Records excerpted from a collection
++++
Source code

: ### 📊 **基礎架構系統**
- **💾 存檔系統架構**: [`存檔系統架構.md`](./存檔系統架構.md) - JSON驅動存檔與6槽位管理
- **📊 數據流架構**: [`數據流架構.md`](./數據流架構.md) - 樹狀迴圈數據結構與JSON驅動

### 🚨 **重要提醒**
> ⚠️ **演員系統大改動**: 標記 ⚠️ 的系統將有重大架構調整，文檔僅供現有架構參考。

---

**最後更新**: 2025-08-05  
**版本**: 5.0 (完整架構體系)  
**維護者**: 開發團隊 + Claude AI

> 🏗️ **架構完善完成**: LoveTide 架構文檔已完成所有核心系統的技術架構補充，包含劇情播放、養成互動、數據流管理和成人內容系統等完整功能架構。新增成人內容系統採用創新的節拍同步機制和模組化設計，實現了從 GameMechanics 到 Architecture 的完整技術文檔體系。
++++
_Instruction_
The records above are to be copied in full, exactly as written.

_Expected answer_
Source code

: ### 📊 **基礎架構系統**
- **💾 存檔系統架構**: [`存檔系統架構.md`](./存檔系統架構.md) - JSON驅動存檔與6槽位管理
- **📊 數據流架構**: [`數據流架構.md`](./數據流架構.md) - 樹狀迴圈數據結構與JSON驅動

### 🚨 **重要提醒**
> ⚠️ **演員系統大改動**: 標記 ⚠️ 的系統將有重大架構調整，文檔僅供現有架構參考。

---

**最後更新**: 2025-08-05  
**版本**: 5.0 (完整架構體系)  
**維護者**: 開發團隊 + Claude AI

> 🏗️ **架構完善完成**: LoveTide 架構文檔已完成所有核心系統的技術架構補充，包含劇情播放、養成互動、數據流管理和成人內容系統等完整功能架構。新增成人內容系統採用創新的節拍同步機制和模組化設計，實現了從 GameMechanics 到 Architecture 的完整技術文檔體系。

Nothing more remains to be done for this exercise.